Stored data entries:

-=-=-=-=-

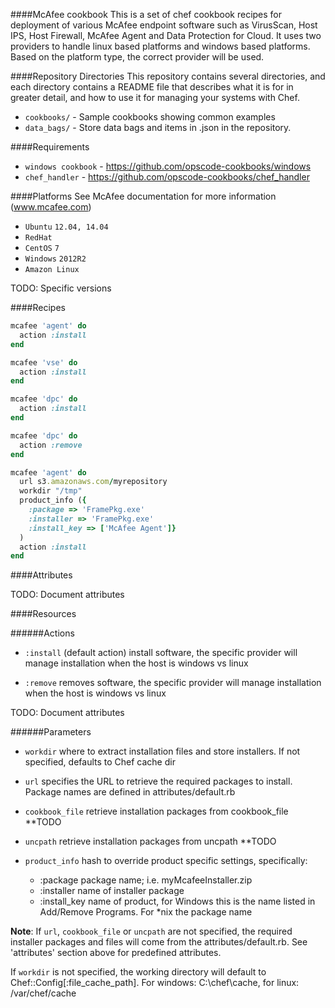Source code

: ####McAfee cookbook
This is a set of chef cookbook recipes for deployment of various McAfee endpoint software such as VirusScan, Host IPS, Host Firewall, McAfee Agent and Data Protection for Cloud.
It uses two providers to handle linux based platforms and windows based platforms. Based on the platform type, the correct provider will be used.

####Repository Directories
This repository contains several directories, and each directory contains a README file that describes what it is for in greater detail, and how to use it for managing your systems with Chef.

* `cookbooks/` - Sample cookbooks showing common examples
* `data_bags/` - Store data bags and items in .json in the repository.

####Requirements
* `windows cookbook` - https://github.com/opscode-cookbooks/windows
* `chef_handler` - https://github.com/opscode-cookbooks/chef_handler

####Platforms
See McAfee documentation for more information (www.mcafee.com)
* `Ubuntu` `12.04, 14.04` 
* `RedHat`
* `CentOS` `7`
* `Windows` `2012R2`
* `Amazon Linux`

TODO: Specific versions

####Recipes
```ruby
mcafee 'agent' do
  action :install
end

mcafee 'vse' do
  action :install
end

mcafee 'dpc' do
  action :install
end

mcafee 'dpc' do
  action :remove
end

mcafee 'agent' do
  url s3.amazonaws.com/myrepository
  workdir "/tmp"
  product_info ({
    :package => 'FramePkg.exe'
    :installer => 'FramePkg.exe'
    :install_key => ['McAfee Agent']}
  )
  action :install
end
```
####Attributes

TODO: Document attributes

####Resources

######Actions
* `:install` (default action) install software, the specific provider will manage installation when the host is windows vs linux

* `:remove` removes software, the specific provider will manage installation when the host is windows vs linux

TODO: Document attributes

######Parameters
* `workdir` where to extract installation files and store installers. If not specified, defaults to Chef cache dir

* `url` specifies the URL to retrieve the required packages to install. Package names are defined in attributes/default.rb

* `cookbook_file` retrieve installation packages from cookbook_file **TODO

* `uncpath` retrieve installation packages from uncpath **TODO

* `product_info` hash to override product specific settings, specifically:
  * :package  package name; i.e. myMcafeeInstaller.zip
  * :installer  name of installer package
  * :install_key  name of product, for Windows this is the name listed in Add/Remove Programs. For *nix the package name

**Note**: If `url`, `cookbook_file` or `uncpath` are not specified, the required installer packages and files will come from the attributes/default.rb. 
See 'attributes' section above for predefined attributes.

If `workdir` is not specified, the working directory will default to Chef::Config[:file_cache_path]. For windows: C:\chef\cache, for linux: /var/chef/cache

-=-=-=-=-

> **ASSIGNMENT**
Scan the records above and report every line with the string "installation".

> **SOLUTION TO THIS TASK**
* `:install` (default action) install software, the specific provider will manage installation when the host is windows vs linux
* `:remove` removes software, the specific provider will manage installation when the host is windows vs linux
* `workdir` where to extract installation files and store installers. If not specified, defaults to Chef cache dir
* `cookbook_file` retrieve installation packages from cookbook_file **TODO
* `uncpath` retrieve installation packages from uncpath **TODO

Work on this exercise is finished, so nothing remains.